So far we have only discussed problems with discrete outputs—classification and structured prediction.
Uncertainty sampling is also applicable to regression, i.e., learning tasks with continuous output variables. In
this setting, the learner can simply query the unlabeled instance for which the learner has the highest output
variance in its prediction. Under a Gaussian assumption, the entropy of a random variable is a monotonic
function of its variance, so this approach is much in same the spirit as entropy-based uncertainty sampling.
Another interpretation of variance is the expected squared-loss of the model’s prediction. Closed-form
estimates of variance can be computed for a variety of model classes, although they can require complex and
expensive computations.
Figure 2.6 illustrates variance-based uncertainty sampling using an artificial neural network. The target
function is a Gaussian in the range [-10,10], shown by the solid red line in the top row of plots. The network in
this example has one hidden layer of three logistic units, and one linear output unit. The network is initially
trained with two labeled instances drawn at random (upper left plot), and its variance estimate (lower left plot)
is used to select the first query. This process repeats for a few iterations, and after three queries the network
can approximate the target function fairly well. In general, though, estimating the output variance is nontrivial
and will depend on the type of model being used. This is in contrast to the utility measures in Section 2.3 for
discrete outputs, which only require that the learner produce probability estimates. In Section 3.4, we will
discuss active learning approaches using ensembles as a simpler way to estimate output variance. Active

28
learning for regression has a long history in the statistics literature, generally referred to as optimal
experimental design (Federov, 1972). However, the statistics community generally eschews uncertainty
sampling in lieu of more sophisticated strategies, which we will explore further in Chapter 4.

PROVIDED DATA:
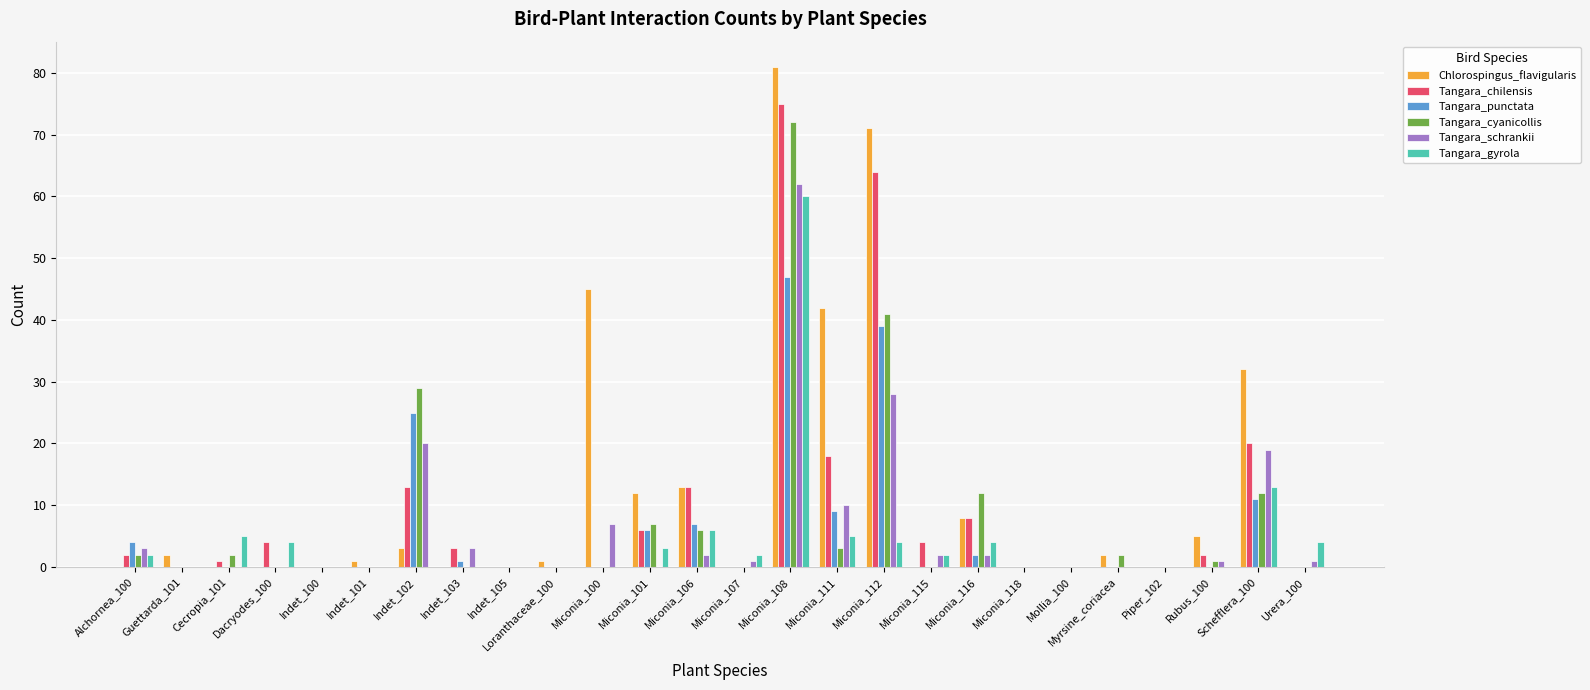

What is the highest value of the Tangara_chilensis series?

75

QUESTIONS ON THE MATERIAL:
1 – Return the part of the passage on uncertainty sampling from "Another interpretation of" up to and including "expensive computations.".
2 – In the passage on uncertainty sampling, how many logistic units make up the hidden layer of the example network?
3 – Write what comes next in the passage on uncertainty sampling, picking up after its final sentence.
The listing is separate material and has no connection to the passage on uncertainty sampling.

ANSWERS BY ITEM NUMBER:
1 –
Another interpretation of variance is the expected squared-loss of the model’s prediction. Closed-form
estimates of variance can be computed for a variety of model classes, although they can require complex and
expensive computations.

2 – Three.

3 –
Figure 2.6: Variance-based uncertainty sampling for a toy 1D regression task. Each column represents an
iteration of active learning. In the top row, solid lines show the target function to be learned, while dashed
lines show a neural network approximation based on available training data (black dots). The bottom row plots
the network’s output variance across the input range, which is used to select the query for the next iteration.

2.5 DISCUSSION
Uncertainty sampling is possibly the most popular active learning strategy in practice. Perhaps this is because
of its intuitive appeal combined with the ease of implementation. Most of the common uncertainty-based
utility measures do not require significant engineering overhead to use. In fact, as long as the learner can
provide a confidence or probability score along with its predictions, any of the measures in Section 2.3 can be
employed with the learner as a “black box.” Standard classification or inference procedures can be used,
leaving the choice of learning algorithm fairly modular. This is not necessarily the case for all active learning
approaches. Furthermore, if inference is fast and tractable, then querying should also be fast and tractable.
Our discussion of uncertainty sampling has, thus far, been limited to the pool-based setting where the
learner selects the “best” query from the set of unlabeled data U. Uncertainty sampling can also be employed
in the stream-based selective sampling setting, where unlabeled instances are drawn x ∽ DX one at a time from
an input distribution, and the learner decides on the spot whether to query or discard it. The simplest way to
implement uncertainty-based selective sampling is to set a threshold on the uncertainty measure and use this to
define a region of uncertainty. An instance is queried if it falls within the region of uncertainty, and discarded
otherwise. The learner is re-trained after each new query instance (or batch of instances) is labeled and added
to L.
Figure 2.7 illustrates the idea of selective sampling using a neural network for a toy classification task.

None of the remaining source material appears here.